I am not a specialist virologist, so this is slightly outwith my field. However if you are going to learn a bit about viral replication then you should go no further than HIV. It is probably the most interesting.
The beauty about the HIV replication cycle is that each major step can now be complemented with an HIV anti-viral drug. (almost certainly due to the massive amount of research done on HIV.)
There are six main steps to HIV replication, described in the bullets and the diagram below. (This is fairly basic and can be expanded upon considerably depending upon how much detail you need to know the topic)
1) Attachment:- HIV virus attaches to receptors (usually CCR5 but occasionally CXCR4 or other receptors) on macrophages or CD4 Lymphocytes.
2) Fusion:-Fusion between gp120 on the virion and CD4.
3) Reverse Transcription: The reverse transcriptase enzyme converts the HIV RNA strand into a DNA. The reverse transcriptase enzyme also has DNA dependent DNA polymerase activity which create a complementary DNA strand.
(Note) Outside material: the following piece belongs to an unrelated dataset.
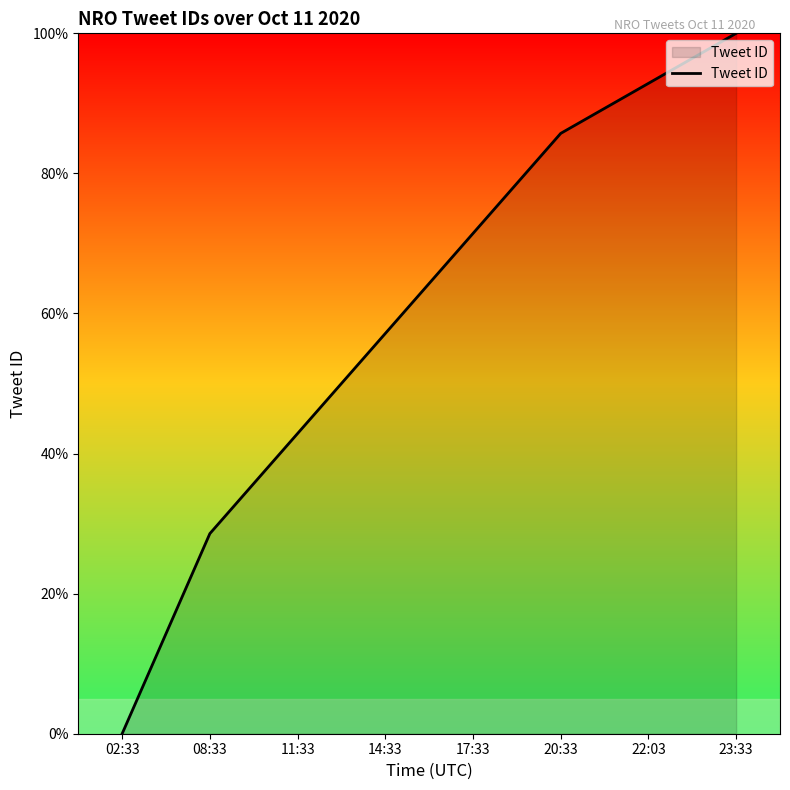

Approximately how many times larger is the value at 22:03 compared to 17:33?

1.3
The double stranded DNA is then transported to the cell nucleus.
4) Integration: The HIV dsDNA is incorporated into the host cell nucleus.
5) Replication: During viral replication the HIV proviral DNA is converted into mRNA (transcription). Some of this mRNA is converted into regulatory proteins tat and rev and into structural proteins such as gag and env.
6) Assembly: During this stage, the HIV polyproteins are converted/cleaved into functional HIV proteins by proteases, and the virion assembles on the inner surface of the plasma membrane through gag proteins and starts to bud from the cell wall.
Antiretroviral (ARV) drugs are broadly classified by the phase of the retrovirus life-cycle that the drug inhibits.
- CCR5 receptor antagonists are the first antiretroviral drugs which do not target the virus directly. Instead, they bind to the CCR5 receptor on the surface of the T-Cell and block viral attachment to the cell. Most strains of HIV attach to T-Cells using the CCR5 receptor. If HIV cannot attach to the cell, it cannot gain entry to replicate. e.g. maraviroc
- Fusion inhibitors interfere with binding, fusion and entry of HIV-1 to the host cell by blocking one of several targets. e.g. enfuvirtide
- Nucleoside reverse transcriptase inhibitors (NRTI) and nucleotide reverse transciptase inhibitors (NtRTI) are nucleoside and nucleotide analogues which inhibit reverse transcription by being incorporated into the newly synthesized viral DNA strand as faulty nucleotides; they both act as competitive substrate inhibitors. e.g. zidovudine (AZT), lamivudine (3TC)
- Non-Nucleoside reverse transcriptase inhibitors (NNRTI) inhibit reverse transcriptase by binding to an allosteric site of the enzyme; NNRTIs act as non-competitive inhibitors of reverse transcriptase. e.g. efavirenz, nevaripine.
- Integrase inhibitors inhibit the enzyme integrase, which is responsible for integration of viral DNA into the DNA of the infected cell. e.g. raltegravir
- Protease inhibitors (PIs) target viral assembly by inhibiting the activity of protease, an enzyme used by HIV to cleave nascent proteins for the final assembly of new virions. e.g. ritonavir, nelfnavir.
- Maturation inhibitors inhibit the last step in gag processing in which the viral capsid polyprotein is cleaved, thereby blocking the conversion of the polyprotein into the mature capsid protein (p24). Because these viral particles have a defective core, the virions released consist mainly of non-infectious particles. e.g. alpha interferon
If you were to learn the replication cycles of any other viruses, then the next two I would go for are Hepatitis B and Influenza.